When I was a teenager, a lot of people assumed I’d be a sportswriter. Which made a lot of sense: I loved baseball and writing, so why not put the two together? But I was pretty sure I didn’t want to do that.

For one thing, I knew enough about sportswriting to understand that you couldn’t be in the press box and be a fan, and I didn’t want to stop being a fan. There were other ways to write, but you either were a Mets fan or you weren’t, and being a Mets fan was important to me.

For another thing, I’d read enough scoop-in-the-locker-room stories to learn that daily exposure to millionaire athletes was probably not going to lead to my liking them more, and almost certainly was going to lead to my liking them less — in some cases, a lot less. I didn’t want to know that my team’s veteran first baseman was a surly asshole, or that the ace of its starting rotation was a leering, juvenile dipshit. I was already beginning to sense that there was a huge gulf between my life and that of baseball players. In the vast majority of cases, we’d have nothing whatsoever in common, and the professional relationships I’d have to forge would only widen that gulf. Their paychecks would come with two or three extra zeroes, and there’d be many times — a bad game, a clubhouse controversy, a messy collision between on-field and off-field worlds — when they’d see me as an adversary.

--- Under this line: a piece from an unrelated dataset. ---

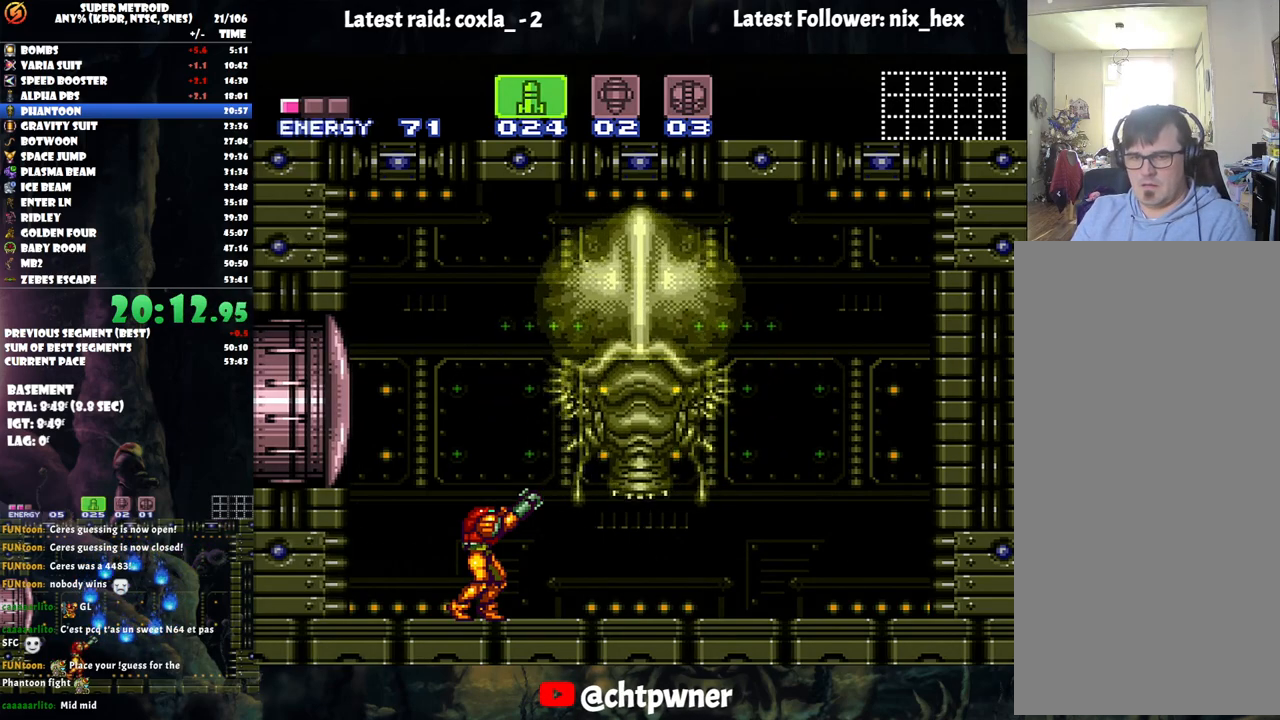
{"buttons": ["R1"], "events": []}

Why in the world would I trade being a Mets fan for that?

Then there was a third thing, one I was nowhere close to understanding then and am still sorting out now that I’m north of 50. I didn’t want to cross that gulf. I had no particular interest in meeting ballplayers or knowing them as people.

Is that snobbery? I’m sure there’s more of that at work than I’d like to admit, some jocks vs. nerds residue that can never be cleaned out of the gears. But I don’t think it’s the real reason. For one thing, I don’t think of ballplayers as dumb — I’m floored by their ability to recall long-ago at-bats, their radar for picking up patterns and tells, and the superhuman discipline and focus possessed by even the most marginal big-leaguer. They outclass me as thoroughly in those respects as they do in hand-eye coordination and fast-twitch musculature, and those mental weapons are as important to their success as their physical gifts.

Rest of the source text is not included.